Figures 1-3 show the basis vectors, histograms and reconstructed distributions of the 23 source signals of the best network. The ordering in all three figures is the same. The basis vectors in figure 1 probably do not seem very interesting for someone who is not working with speech recognition. The basis is fairly close to cosine transformation which is widely used for processing the spectra in speech recognition.

The histograms in figure 2 and the corresponding distributions in figure 3 show that the algorithm works. The model has captures the salient features of the source distributions, some of which are multimodal, skewed or kurtotic.

The second best fit was obtained by a network with two Gaussian in the mixtures, but the probability mass it captured was over 10⁷⁶ times smaller! It is therefore reasonable to approximate the whole posterior pdf of all model structures and parameters by an ensemble with a peak in only one model structure. It is also evident that in this case, any prior information about the model structure has no significance.

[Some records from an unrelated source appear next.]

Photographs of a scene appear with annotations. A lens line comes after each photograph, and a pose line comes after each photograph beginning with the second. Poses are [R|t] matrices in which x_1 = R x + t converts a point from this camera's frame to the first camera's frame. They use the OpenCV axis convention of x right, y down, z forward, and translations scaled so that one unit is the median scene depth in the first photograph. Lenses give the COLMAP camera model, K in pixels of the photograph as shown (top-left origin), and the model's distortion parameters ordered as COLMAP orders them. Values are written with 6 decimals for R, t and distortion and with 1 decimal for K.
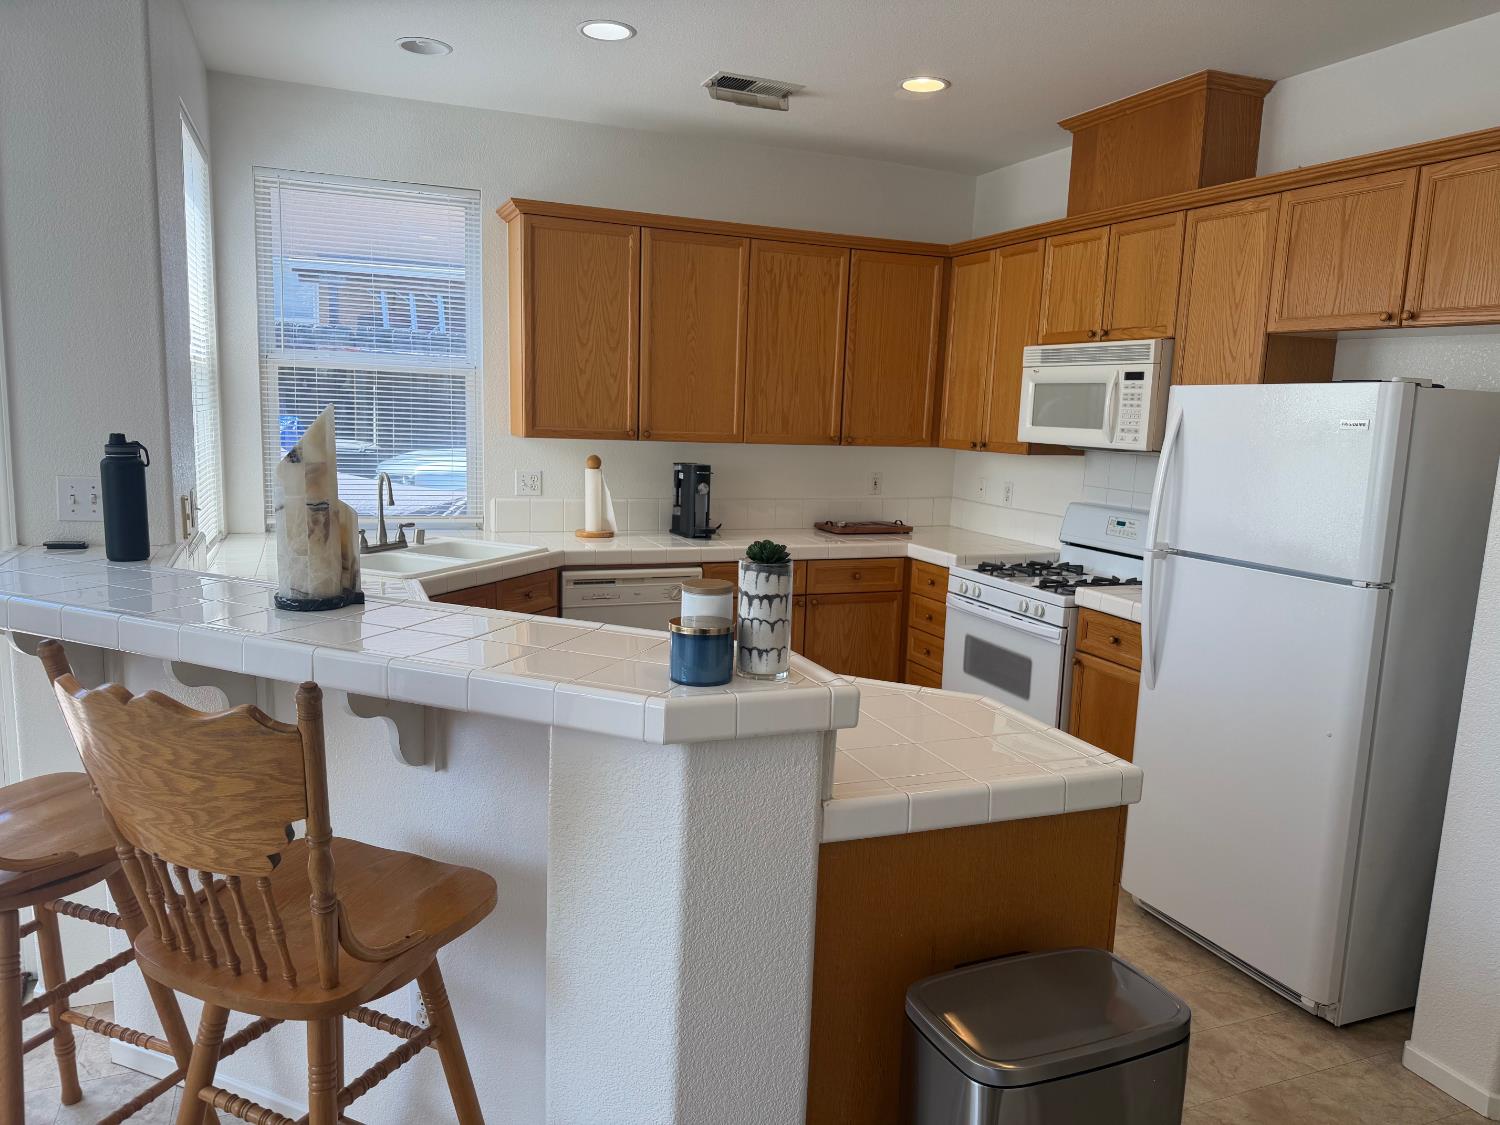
lens RADIAL K [[1045.8, 0, 735.5], [0, 1045.8, 563.2], [0, 0, 1]] dist [0.061176, -0.078831]
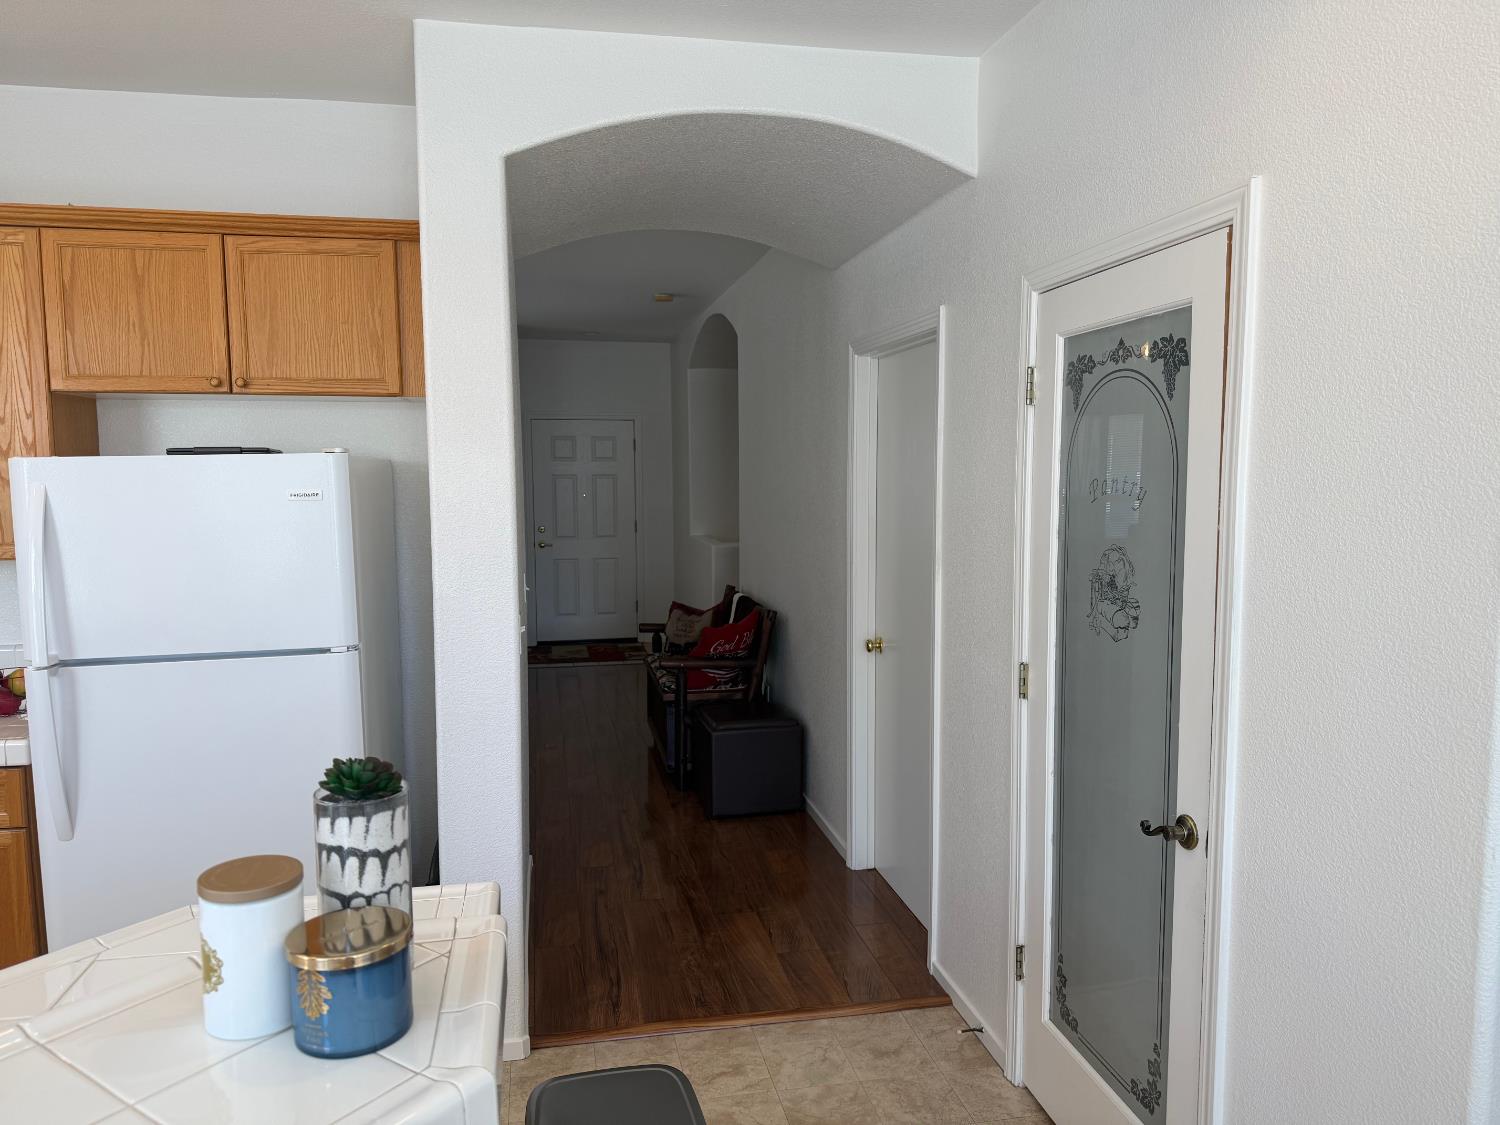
lens RADIAL K [[1045.8, 0, 746.6], [0, 1045.8, 561.9], [0, 0, 1]] dist [0.061176, -0.078831]
pose [[0.181626, -0.128092, 0.974990, -0.191504], [0.163559, 0.981605, 0.098492, -0.059521], [-0.969670, 0.141580, 0.199235, 0.244469]]
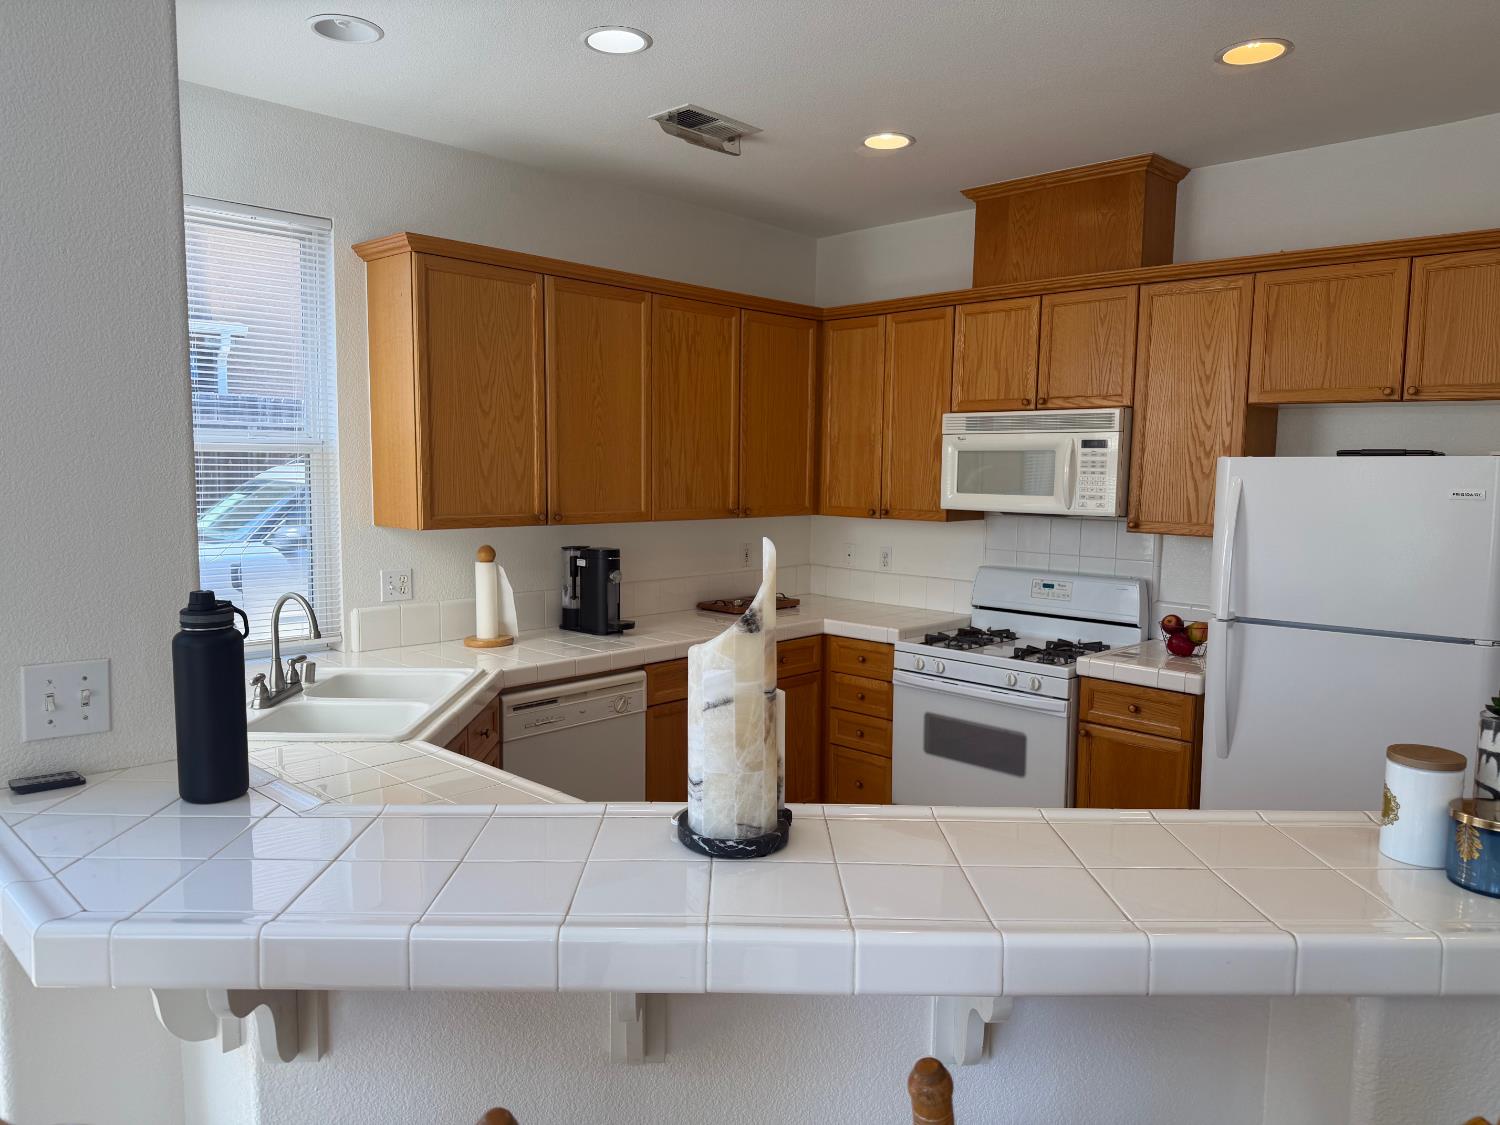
lens RADIAL K [[1045.8, 0, 749.7], [0, 1045.8, 568.1], [0, 0, 1]] dist [0.061176, -0.078831]
pose [[0.914047, -0.065013, 0.400365, -0.307725], [0.081874, 0.996326, -0.025135, -0.053946], [-0.397260, 0.055754, 0.916011, 0.188228]]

For comparison, also models with only one Gaussian in the mixtures were tested. In this case the logarithmic mixture coefficients c_ij can be dropped out from the model. The best model with only one Gaussian was found to have over 10¹²³⁸ times less probability mass. This shows that the algorithm agrees with human eye: it is clear that the distributions of at least some of the source signals are far from Gaussian.